McKool Smith Team Notches $33M Win in Dispute Over Legal Costs
The judge found exclusions claimed by several insurers did not preclude them from covering defense and indemnity coverage claims against Cushman & Wakefield, the world's largest privately held real estate services firm.
April 26, 2018 at 12:51 PM
4 minute read
An Illinois judge has sided with global commercial real estate services giant Cushman & Wakefield in a dispute with its insurers over more than $33 million in legal fees it racked up fighting lawsuits stemming from appraisals performed for developers prior to the 2008 recession.
Ruling on summary judgment, U.S. District Judge Joan Lefkow of the Northern District of Illinois said that Illinois National Insurance, ACE American Insurance, Liberty Mutual Insurance and RLI Insurance were obligated to provide tiered levels of professional liability coverage to Cushman under their contracts.
Lefkow ordered Cushman to reimburse Illinois National for about $3 million it has already paid to defend and indemnify Cushman, but the ACE policy appears to cover those costs as well.
Cushman is represented by a team of McKool Smith lawyers including principals Robin Cohen, Natasha Romagnoli and Michelle Migdon and associate Avery Williams, who were not at liberty to comment.
The insurers are represented by well over a dozen lawyers from Kaufman Dolowich & Voluck; Pretzel & Stouffer; Wilson Elser Moskowitz Edelman & Dicker; and Walker Wilcox Matousek, and from New York's London Fischer and New Jersey's Bressler, Amery & Ross.
There was no immediate response to inquiries from each insurer's lead attorney.
As detailed in court filings, Credit Suisse AG retained Cushman to conduct appraisals for loans to developers of master-planned communities between 2004 and 2007. Credit Suisse underwrote the loans based on the appraisals, which used a “total net value” methodology, defined as “the sum of the market value of the bulk lots of the entire planned community, as if all of the bulk lots were complete (in terms of backbone and infrastructure) and available for sale to merchant builders, as of the date of the appraisal.”
Many of the loans defaulted between 2008 and 2010, resulting in litigation asserting that the TNV value resulted in higher valuations than the customary “market value” method, allowing Credit Suisse to “allegedly earn fees by originating and servicing large syndicated loans using the [developments] as collateral,” the order said.
Four lawsuits, including a putative class action, were filed against Cushman.

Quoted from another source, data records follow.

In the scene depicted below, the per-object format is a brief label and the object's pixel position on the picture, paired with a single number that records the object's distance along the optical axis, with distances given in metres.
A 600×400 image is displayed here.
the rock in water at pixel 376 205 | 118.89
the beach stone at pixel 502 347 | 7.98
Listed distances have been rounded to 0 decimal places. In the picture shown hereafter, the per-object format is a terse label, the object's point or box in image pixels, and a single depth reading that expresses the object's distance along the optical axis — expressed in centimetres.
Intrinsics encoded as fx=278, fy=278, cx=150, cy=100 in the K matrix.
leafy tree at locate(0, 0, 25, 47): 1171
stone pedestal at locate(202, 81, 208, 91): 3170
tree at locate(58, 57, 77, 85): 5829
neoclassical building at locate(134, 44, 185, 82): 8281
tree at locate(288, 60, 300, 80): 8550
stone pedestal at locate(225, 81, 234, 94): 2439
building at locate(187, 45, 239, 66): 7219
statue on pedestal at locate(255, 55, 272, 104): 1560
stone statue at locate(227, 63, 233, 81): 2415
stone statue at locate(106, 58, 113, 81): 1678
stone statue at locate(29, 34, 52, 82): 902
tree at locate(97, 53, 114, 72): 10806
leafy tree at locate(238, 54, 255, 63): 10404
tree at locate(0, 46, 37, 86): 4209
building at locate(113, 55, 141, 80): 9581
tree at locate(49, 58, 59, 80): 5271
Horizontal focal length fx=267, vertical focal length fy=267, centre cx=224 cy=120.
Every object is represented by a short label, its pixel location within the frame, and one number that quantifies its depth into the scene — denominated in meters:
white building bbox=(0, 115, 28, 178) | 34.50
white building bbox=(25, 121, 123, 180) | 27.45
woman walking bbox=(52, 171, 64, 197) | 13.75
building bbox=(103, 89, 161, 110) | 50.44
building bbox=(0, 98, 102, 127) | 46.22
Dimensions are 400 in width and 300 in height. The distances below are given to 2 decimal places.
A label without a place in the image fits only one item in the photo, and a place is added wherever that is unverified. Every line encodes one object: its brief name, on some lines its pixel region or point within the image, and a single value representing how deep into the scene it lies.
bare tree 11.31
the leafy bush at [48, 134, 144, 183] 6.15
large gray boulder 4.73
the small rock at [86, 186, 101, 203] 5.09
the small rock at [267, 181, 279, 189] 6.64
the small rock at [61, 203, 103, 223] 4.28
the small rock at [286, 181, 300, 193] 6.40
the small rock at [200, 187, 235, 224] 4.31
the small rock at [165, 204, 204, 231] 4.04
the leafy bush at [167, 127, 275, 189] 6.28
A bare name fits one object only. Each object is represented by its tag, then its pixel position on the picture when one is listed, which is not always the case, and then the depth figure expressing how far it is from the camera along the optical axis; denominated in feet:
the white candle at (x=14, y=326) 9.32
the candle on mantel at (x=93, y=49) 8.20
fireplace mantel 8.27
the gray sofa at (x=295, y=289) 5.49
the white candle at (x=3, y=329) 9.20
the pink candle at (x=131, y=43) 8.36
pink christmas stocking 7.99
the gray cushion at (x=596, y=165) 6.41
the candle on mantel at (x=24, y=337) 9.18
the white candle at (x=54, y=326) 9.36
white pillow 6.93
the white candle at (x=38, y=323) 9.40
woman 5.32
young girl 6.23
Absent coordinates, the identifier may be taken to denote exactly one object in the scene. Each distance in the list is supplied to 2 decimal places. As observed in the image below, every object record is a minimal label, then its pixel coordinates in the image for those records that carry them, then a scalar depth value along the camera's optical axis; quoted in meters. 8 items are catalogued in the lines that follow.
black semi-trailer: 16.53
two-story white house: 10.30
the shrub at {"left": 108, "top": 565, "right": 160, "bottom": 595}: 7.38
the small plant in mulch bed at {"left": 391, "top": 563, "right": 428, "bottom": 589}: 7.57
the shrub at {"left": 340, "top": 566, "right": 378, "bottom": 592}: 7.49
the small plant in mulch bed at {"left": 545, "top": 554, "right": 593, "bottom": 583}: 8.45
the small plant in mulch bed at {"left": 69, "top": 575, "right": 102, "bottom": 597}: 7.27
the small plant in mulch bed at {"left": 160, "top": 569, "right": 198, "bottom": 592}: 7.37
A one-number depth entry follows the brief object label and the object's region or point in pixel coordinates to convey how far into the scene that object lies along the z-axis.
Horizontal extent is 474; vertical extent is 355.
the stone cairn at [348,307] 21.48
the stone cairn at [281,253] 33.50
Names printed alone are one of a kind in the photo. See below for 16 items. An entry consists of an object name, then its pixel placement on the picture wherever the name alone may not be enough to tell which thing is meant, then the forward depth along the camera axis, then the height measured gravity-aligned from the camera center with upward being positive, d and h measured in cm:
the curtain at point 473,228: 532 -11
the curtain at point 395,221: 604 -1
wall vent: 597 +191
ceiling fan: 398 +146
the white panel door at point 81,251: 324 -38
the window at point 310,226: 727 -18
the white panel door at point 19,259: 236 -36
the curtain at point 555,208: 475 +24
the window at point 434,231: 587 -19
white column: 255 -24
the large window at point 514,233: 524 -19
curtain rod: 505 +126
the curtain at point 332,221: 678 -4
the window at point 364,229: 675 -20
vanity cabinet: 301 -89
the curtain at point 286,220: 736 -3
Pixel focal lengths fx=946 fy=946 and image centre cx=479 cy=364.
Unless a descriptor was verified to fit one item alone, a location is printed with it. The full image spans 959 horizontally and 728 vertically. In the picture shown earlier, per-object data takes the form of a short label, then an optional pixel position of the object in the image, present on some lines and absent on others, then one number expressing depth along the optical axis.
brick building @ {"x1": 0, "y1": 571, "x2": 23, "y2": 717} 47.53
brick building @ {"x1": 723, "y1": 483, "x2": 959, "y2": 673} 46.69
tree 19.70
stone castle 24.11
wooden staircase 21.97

The company had five policies in place for the relevant 2009-2010 year: A primary policy with another carrier for $2 million, then a first-level excess policy carried by Illinois National for $23 million; secondary excess coverage with ACE for sums exceeding $25 million; and third-level coverage with Liberty and RLI of $7 million each for sums exceeding $35 million.
The insurers argued, among other things, that their policies did not cover investment advisory activities or the “misleading” TNV appraisals, and Illinois National and ACE sought reimbursement for $26 million and $7 million, respectively, that they paid to defend the claims.
In her March 20 order, Lefkow wrote that while Cushman's appraisers may have had concerns, “this does not mean they knew issuing TNV appraisals was inherently misleading, nor that a reasonable person with knowledge of the facts surrounding these appraisals might expect such activity to be the basis of a claim.”
She also said that Illinois National was due a refund of about $3 million, roughly the remaining amount of coverage from the ACE policy.
Lefkow's ruling left alive five other relatively minor claims, which she urged the parties to settle.
Of the four underlying lawsuits against Cushman, two have settled and one was dismissed. Cushman won summary judgment on the fourth, which was appealed and is now pending before the U.S. Court of Appeals for the Ninth Circuit.